The revelation Friday that former Clinton treasury secretary Robert E. Rubin -- now an executive at Citigroup, one of Enron's main creditors -- also sought to interest the Bush administration in intervening may broaden the spotlight from the links between Bush and Enron. Rubin, according to a source, contacted the Treasury Department on Nov. 8 because he thought "an Enron bankruptcy was an economic event of national importance." Bush officials say they saw few national ramifications.

"In no other country in the world would you have the seventh-largest company fail, one with these alleged political connections, and the government would simply let it happen," Lindsey said last week on "Fox News Sunday." "This is a tribute to American capitalism."

The Bush administration has rebuffed some bailout requests but in one case rushed to aid key businesses. Immediately after the Sept. 11 attacks, Lindsey received a call from the chief executive of a major airline that was in danger of losing its line of credit, according to administration officials. Lindsey called a major bank and suggested it not take any drastic steps, noting that Congress would likely come to the aid of the airline industry. The officials would not name the airline.

But the administration has treated Enron -- which, along with its executives, contributed more than $220,000 to Bush's campaign -- as radioactive since the firm disclosed in October that it had overstated profits by $586 million over the past four years because of what it called accounting errors. Lay was one of the Bush "pioneers" who raised at least $100,000 for the presidential campaign, but the president and his aides have played down any close friendship.

From 1999 to 2001, Enron made $1.9 million in unregulated "soft money" contributions to Democrats and Republicans, but nearly three-quarters of its political giving went to GOP candidates, according to the Center for Public Integrity, a watchdog group.

Enron's bankruptcy filing not only led to layoffs but also eviscerated the retirement nest eggs of thousands of employees and cost shareholders millions of dollars in stock losses. Plaintiffs in civil suits contend that senior Enron executives and directors took advantage of the company's high stock price a year ago to sell hundreds of millions of dollars in stock before share prices began to slide.

Administration officials and Enron executives have been increasingly at odds over the substance of their conversations in October and November. According to the administration, Lay told O'Neill on Oct. 28 that Enron's problems were similar to the near-collapse in 1998 of the Long-Term Capital Management hedge fund, which required a private-sector rescue organized by the Federal Reserve Bank of New York.

In the conversation with Evans, the administration says, Lay asked Evans if he could do anything to influence a decision by Moody's Investors Service to downgrade Enron's credit rating. Evans, according to the Commerce Department, rejected the idea as "a no-brainer," and then confirmed his decision with the general counsel and deputy commerce secretary before mentioning it to O'Neill at lunch.

White House officials said Bush was in the dark about the conversations for more than two months, until Evans and O'Neill mentioned them about 9:30 a.m. Thursday, toward the end of an Oval Office meeting with his economic team.

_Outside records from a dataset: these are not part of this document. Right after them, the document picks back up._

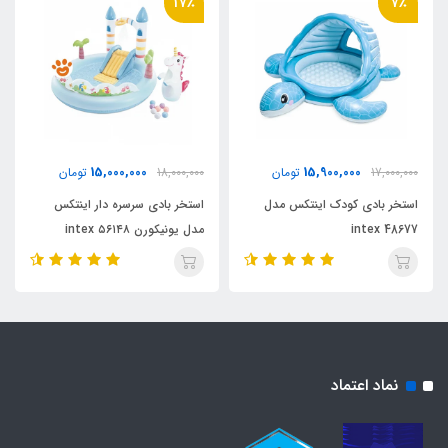
17٪
7٪
15,000,000
15,900,000
17,000,000
تومان
18,000,000
تومان
استخر بادی کودک اینتکس مدل
استخر بادی سرسره دار اینتکس
48677 intex
مدل یونیکورن intex ۵۶۱۴۸
نماد اعتماد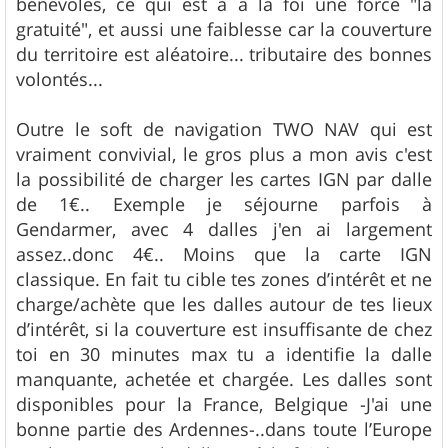
bénévoles, ce qui est à a la foi une force "la
gratuité", et aussi une faiblesse car la couverture
du territoire est aléatoire... tributaire des bonnes
volontés...
Outre le soft de navigation TWO NAV qui est
vraiment convivial, le gros plus a mon avis c'est
la possibilité de charger les cartes IGN par dalle
de 1€.. Exemple je séjourne parfois à
Gendarmer, avec 4 dalles j'en ai largement
assez..donc 4€.. Moins que la carte IGN
classique. En fait tu cible tes zones d’intérêt et ne
charge/achète que les dalles autour de tes lieux
d’intérêt, si la couverture est insuffisante de chez
toi en 30 minutes max tu a identifie la dalle
manquante, achetée et chargée. Les dalles sont
disponibles pour la France, Belgique -J'ai une
bonne partie des Ardennes-..dans toute l’Europe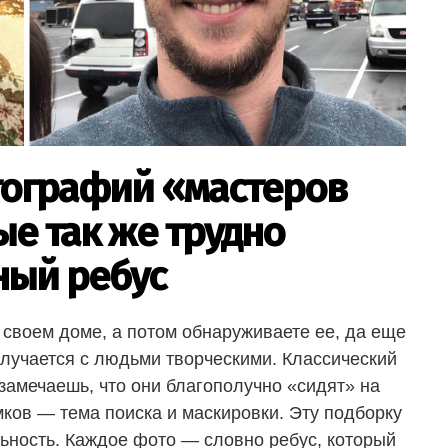
тографий «мастеров
е так же трудно
ный ребус
 своем доме, а потом обнаруживаете ее, да еще
случается с людьми творческими. Классический
 замечаешь, что они благополучно «сидят» на
ков — тема поиска и маскировки. Эту подборку
ьность. Каждое фото — словно ребус, который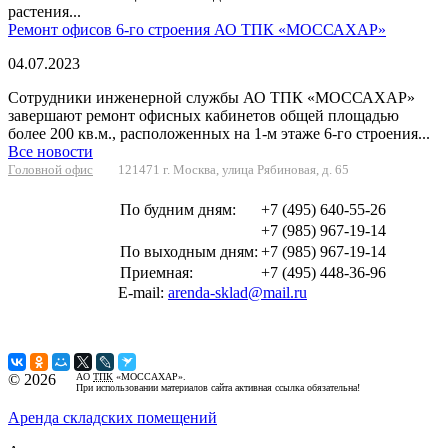
растения...
Ремонт офисов 6-го строения АО ТПК «МОССАХАР»
04.07.2023
Сотрудники инженерной службы АО ТПК «МОССАХАР»
завершают ремонт офисных кабинетов общей площадью
более 200 кв.м., расположенных на 1-м этаже 6-го строения...
Все новости
Головной офис
121471 г. Москва, улица Рябиновая, д. 65
По будним дням:
+7 (495) 640-55-26
+7 (985) 967-19-14
По выходным дням:
+7 (985) 967-19-14
Приемная:
+7 (495) 448-36-96
E-mail:
arenda-sklad@mail.ru
©
2026
АО
ТПК
«МОССАХАР».
При использовании материалов сайта активная ссылка обязательна!
Аренда складских помещений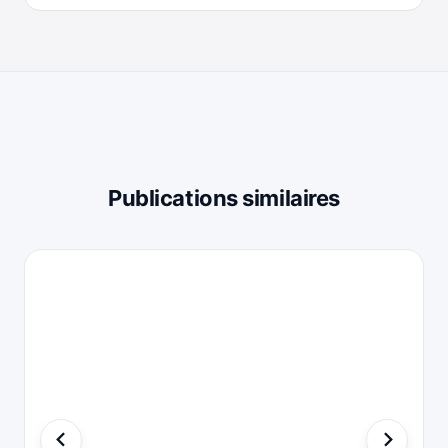
Publications similaires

Reporters were about to be ushered in for a photo opportunity. Before such sessions, White House press secretary Ari Fleischer tells Bush what he is likely to be asked. "They're going to ask you about meetings you had with Ken Lay," Fleischer said, according to two sources.

Evans and O'Neill then volunteered that they each had received a call from Lay, and said they had not taken any action in response.

"You did the right thing," Bush replied, according to the sources.